November 02, 2015 | By a daughter of a Falun Dafa practitioner in China
(Minghui.org) The nightmare came back again last night. In the dream, I went home during my summer vacation, and was told by a neighbor that my father was murdered by local authorities who serve the Chinese Communist Party (CCP). My years of worry had come true. I woke up in tears.
This nightmare has troubled me for more than 10 years. For me, this has been a repetitious torture. However, I still feel fortunate because it was just a dream.
Detained and Tortured
My father has practiced Falun Dafa for more than 10 years. When the persecution started, he was arrested and taken to a detention center without a warrant or an indictment.
He was beaten and tortured close to death. The detention center released him on medical parole to avoid responsibility for his possible death.
I was in a college in another city. My mother and brother told me that father’s situation scared them. His entire body, including his feet, were swollen; he could not wear shoes.

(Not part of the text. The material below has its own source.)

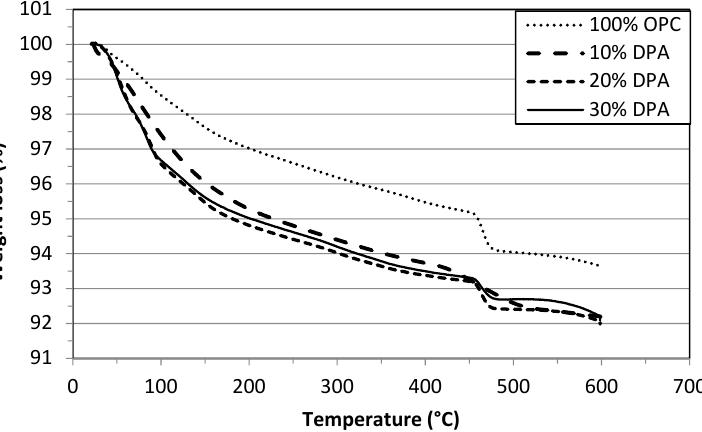
Figure 6. TGA curve at the age of 28 days.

My mother and brother grew a lot of white hair in a short time. Fortunately, my father did not give up Falun Dafa and continued to do the exercises diligently. He regained his health and was able to work on our farm. Given his hard work, our family prospered again.
However, the persecution continued in China, and my nightmare returned again and again.
Questioning My Values
I phoned home to check my family’s safety one year later. No one picked up. I was afraid that my father had been arrested again. So I called at different times.

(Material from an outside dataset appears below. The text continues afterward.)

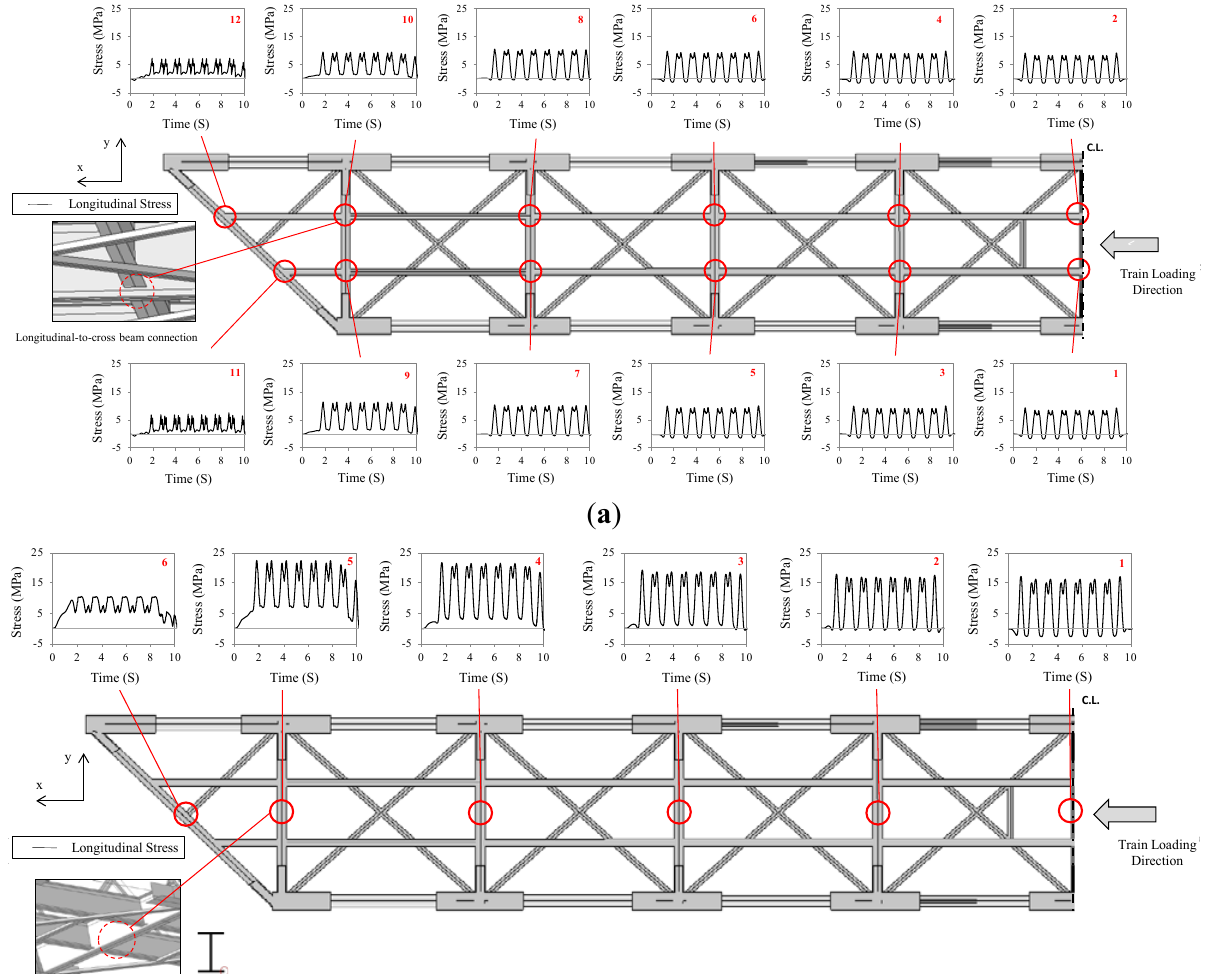
Figure 14. Stress range due to ICN train load model at ( a ) Longitudinal-to-cross girders (longitudinal stress, σ mid-span (longitudinal stress, σ yy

Finally, my parents picked up the phone and told me that they were busy with farm work and thus were not near the phone.
The shadow of the persecution followed me through my graduation, job, and many important stages of my life. My father was not harassed by the local authorities, but the nightmare did not spare me. Every time I had a nightmare, I called home to make sure they were safe.
The detention and torture of my father frightened me. Yet, the impact was more so on the direction of my life. Seeing my father, a kind and caring person, imprisoned, I became unsure of what kind of person I wanted to be.
At first, I decided to be selfish and indifferent. But it was not my true nature. I felt unsure of which direction I should take.
Heart Healed by Dafa
Many years later, I had an opportunity to read Zhuan Falun, the main book of Falun Dafa. The teachings healed my heart and awakened my deeply buried kind nature. I regret to have learned Dafa so late.
However, my mother is too afraid to practice Falun Dafa. She benefited from Dafa as a family member and knew Falun Dafa is good. But she is simply too fearful of being persecuted.
We understand why she is scared. The persecution in China is still going on. Falun Dafa practitioners are still being arrested, tortured, and even have their vital organs harvested because they hold the same beliefs as my father.
The nightmare came back again last night.
I hope my father and millions of other Falun Dafa practitioners can stay safe. I sincerely hope the persecution against the Dafa principles of Truthfulness-Compassion-Tolerance ends in the near future. Only then will I no longer be threatened by my nightmare and no longer feel intense distress.